Alongside him Ragnar Klavan, likewise capable of error-prone performances defended, well throughout and formed a back-four which denied Southampton a single shot on target - just as on their previous league visit to Anfield in May.
Admittedly, their back-line was rarely tested here but when called upon, they performed well to snuff out the threat of the likes of Shane Long, Boufal and Tadić.
Moreno and Alexander-Arnold also performed well in either full-back position, offering welcome balance in attack and defence - the former even wasting a fine chance.

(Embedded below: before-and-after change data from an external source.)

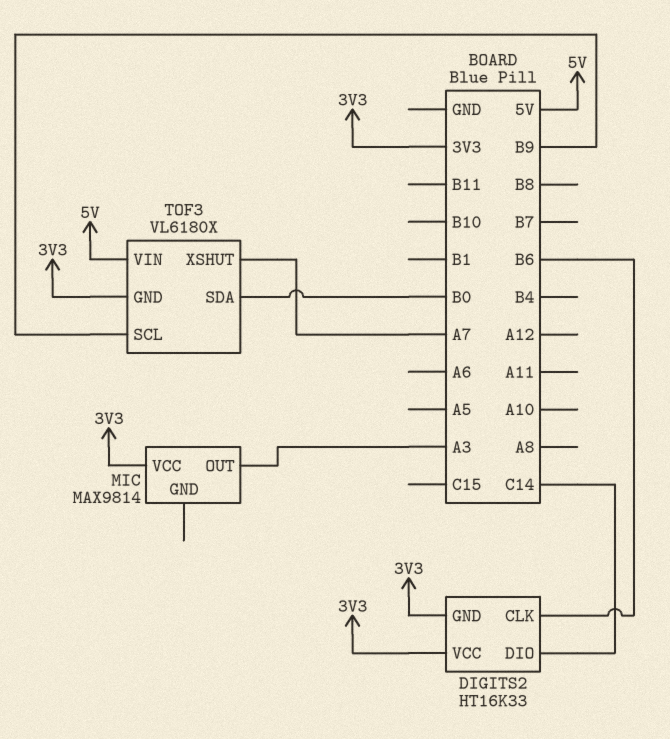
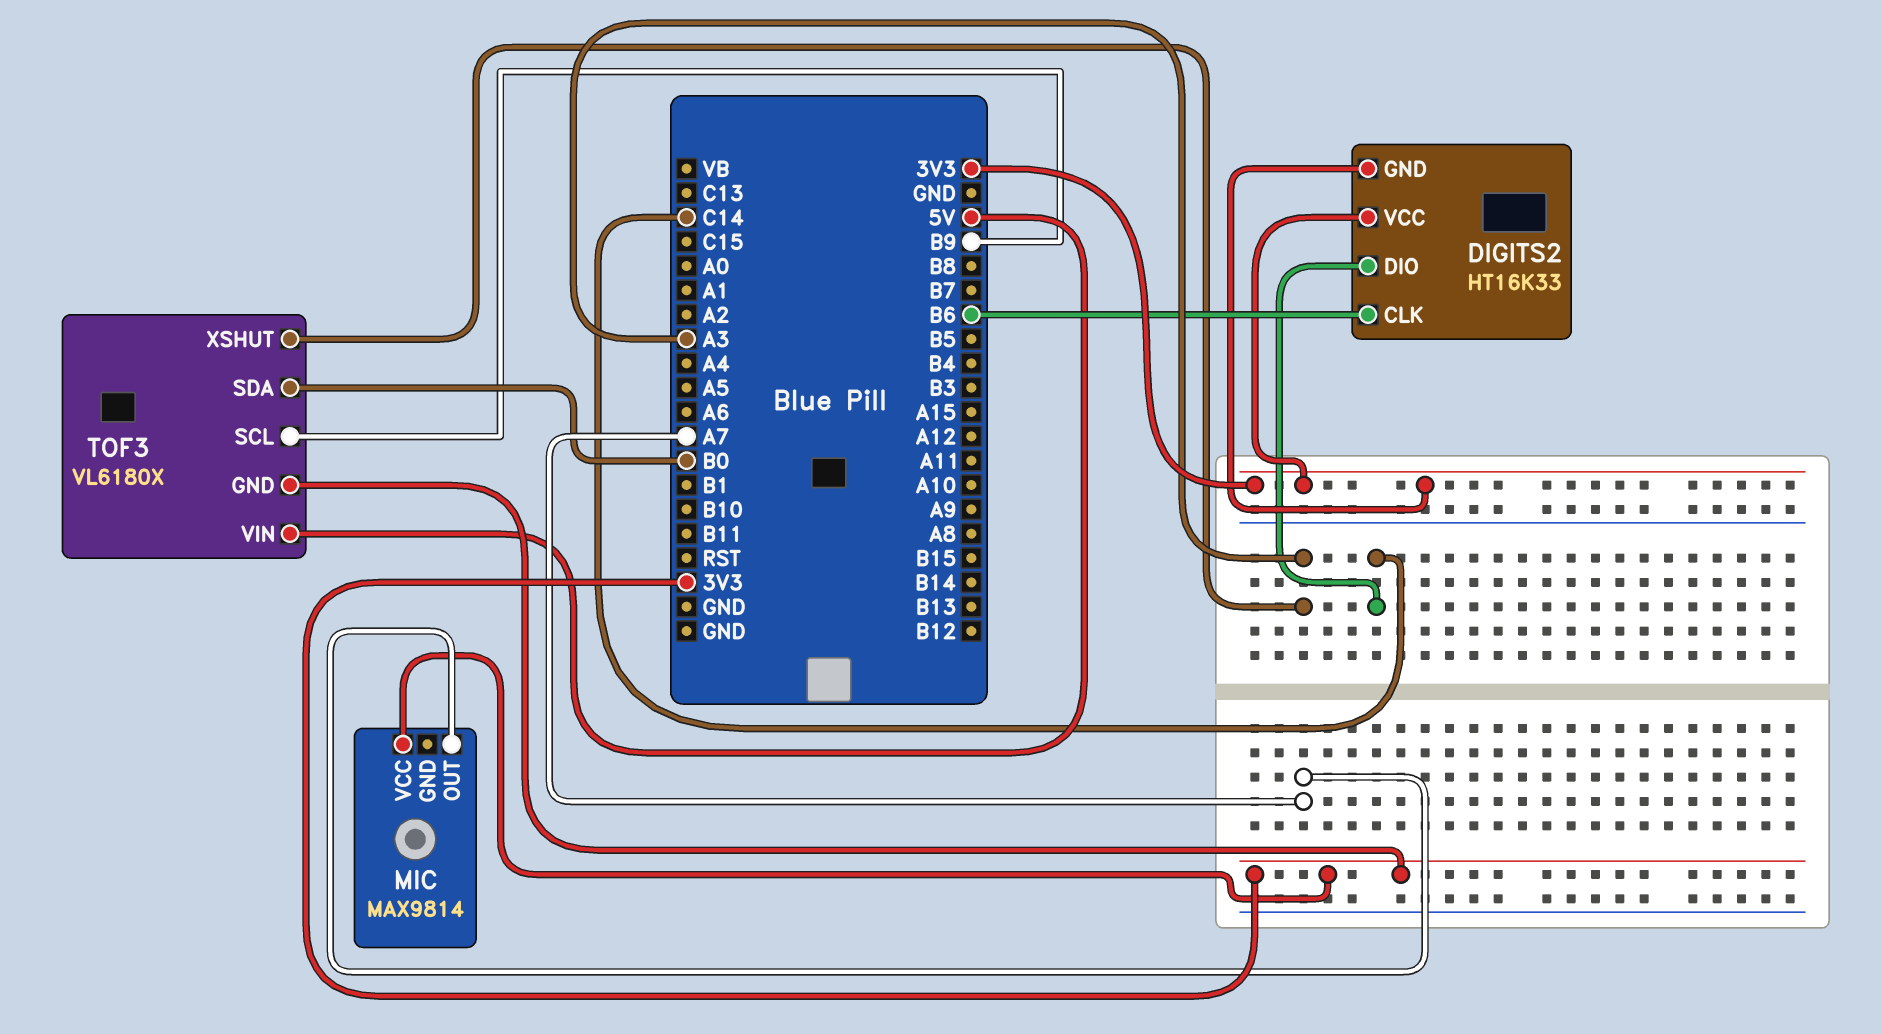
MIC pin OUT: A3 -> A7
TOF3 pin XSHUT: A7 -> A3

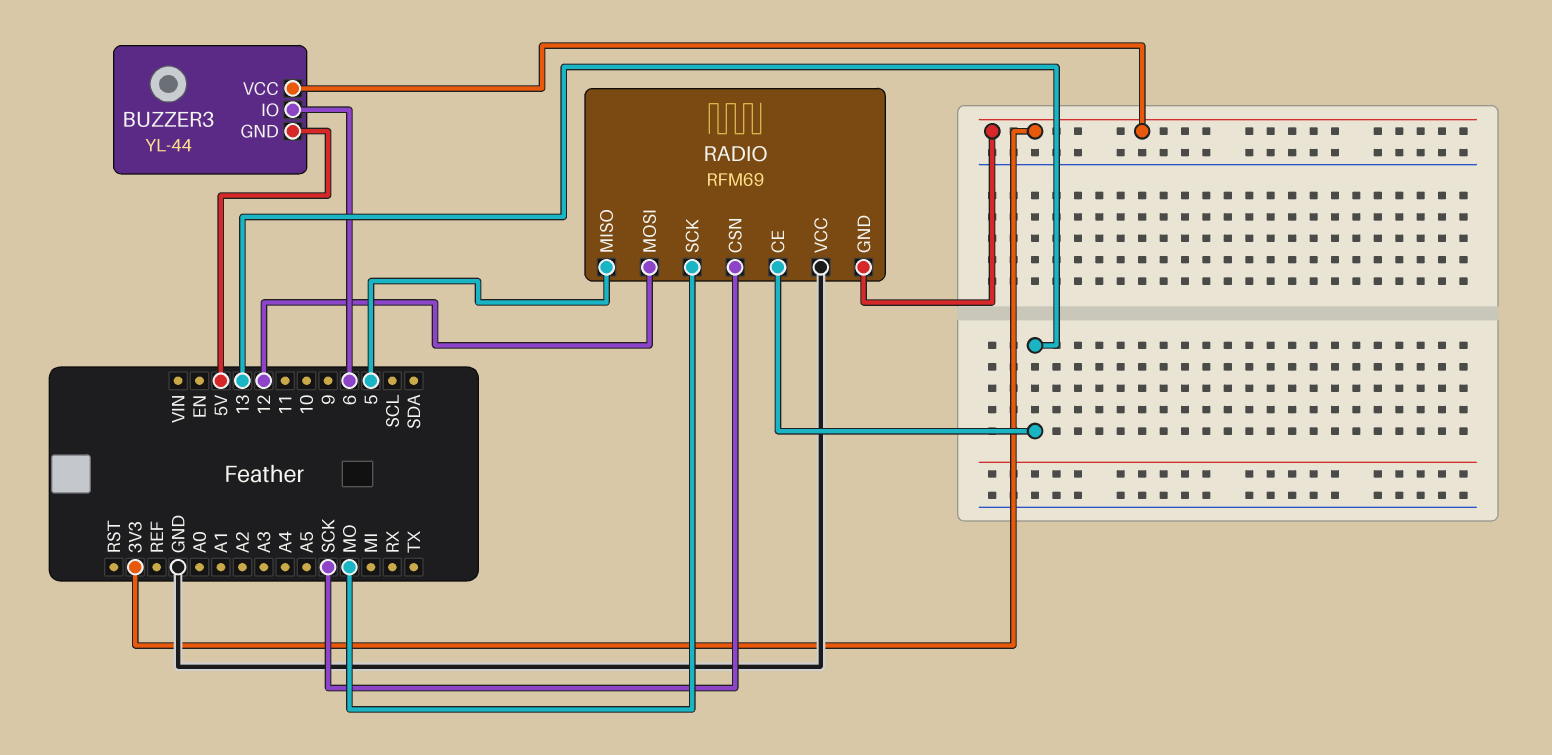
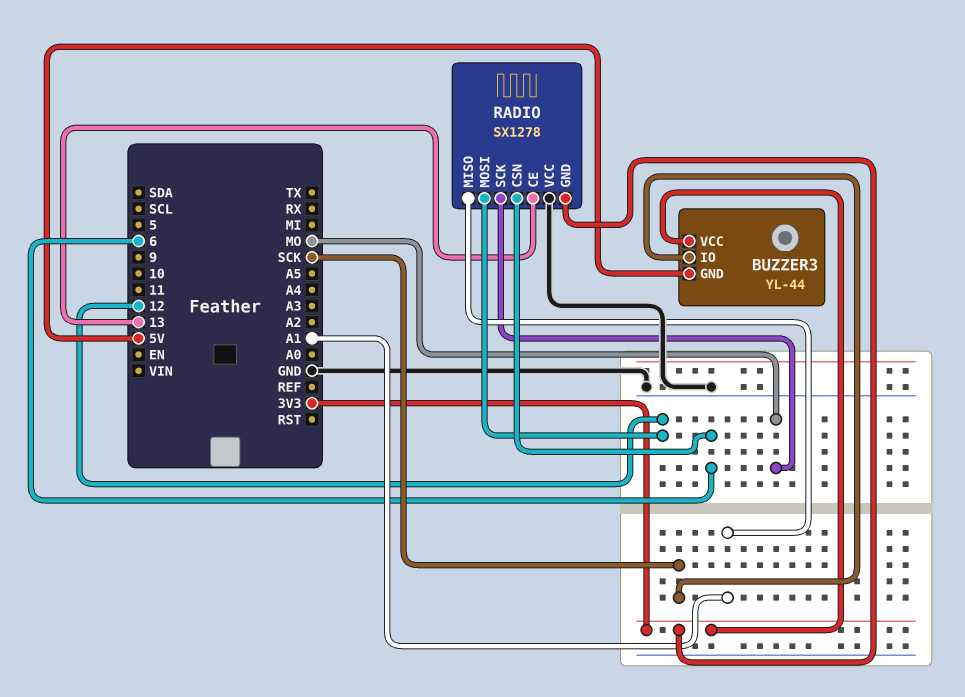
BUZZER3 pin IO: 6 -> SCK
RADIO: RFM69 -> SX1278
RADIO pin CSN: SCK -> 6
RADIO pin MISO: 5 -> A1

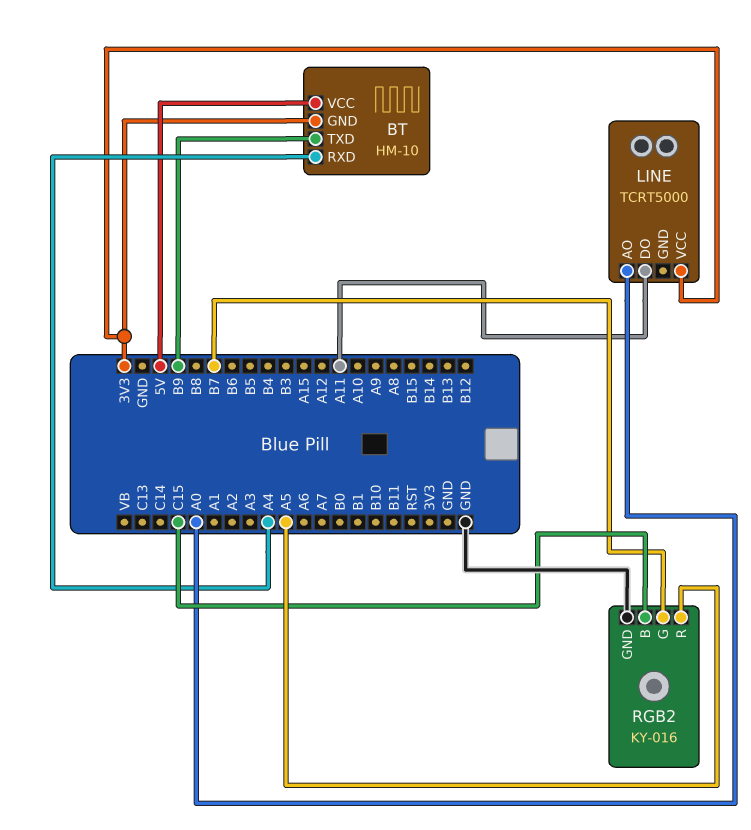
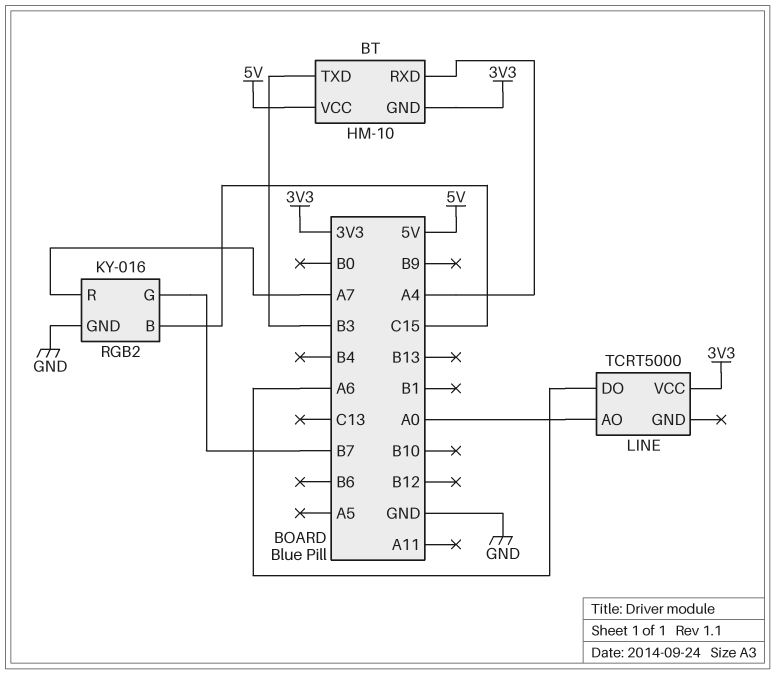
BT pin TXD: B9 -> B3
LINE pin DO: A11 -> A6
RGB2 pin R: A5 -> A7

This was another encouraging performance from their entire defensive unit and they have now kept seven clean sheets in their last eight home league games, conceding only once in the sole exception to that streak - a 1-1 draw with Burnley.
If they can begin to maintain some defensive consistency away from home, and exert more of the control and professionalism of this performance, then the magnificence of their attack will see to it that they are there or thereabouts where they want to be come May.
On the opposing side, van Dijk - a defender whom Liverpool spent all summer chasing and were willing to pay as much as £75 million for - was not at his best in what many will hope isn't his only run-out at Anfield this year.
His decision-making for Liverpool's second goal was particularly questionable, rushing forward to leave a gaping hole by Maya Yoshida which Salah duly ran into to score.
He struggled - as many a defender would - up against the verve and vivacity of Liverpool's quartet of Mané, Firmino, Salah and Coutinho - who started a league game together for the first time - but that is not to say that he wouldn't add an enormous amount to the Merseyside outfit's options at the back were he to sign in January or next summer.
The Dutchman did execute a few well-timed interceptions and blocks, particularly to deny Firmino a goal late on from Alex Oxlade-Chamberlain's attempt to square.
Pellegrino under pressure?
Southampton came into this game with as many points as they had at the same stage last season, but it is increasingly difficult to see them replicating their eighth-placed finish of 2016-17.
Their coming festive fixtures pit them against all of last season's other top six teams with daunting trips to City, Chelsea, Spurs and Manchester United all to face.
At this rate, lacking any sort of clearly-defined attacking plan - their possession-based approach yielding very few chances and even any attacks of note - they will be fortunate not to be beaten in all four of those games.
Their performance began promisingly but quickly faded away and the only time they had Mignolet truly scrambling was from Bertand's first-half free-kick, which he bent just wide of the post. Charlie Austin's late header was another half-chance.
Southampton have finished in the top 10 of the Premier League in all of the last four seasons, but the boos after their defeat to Burnley at St Mary's before the international break represented the discontent among their fan base.
Having sacked Claude Puel - who reached a first major final in 14 years - for Southampton's lack of attacking threat in the summer, Pellegrino has yet to prove he can add the entertainment and excitement that he promised upon his arrival.
They scored just 41 goals in 38 games under Puel last season but little has changed yet this term, with just nine goals in 12 top-flight games and three of those coming from penalties. They have only scored two goals in a game once in all competitions.
Pellegrino - who has had mixed spells of success as a manager but did excellently at Deportivo Alavés in his previous job before moving to Southampton - is in trouble if this form, but more so the manner of his side's performances, continues.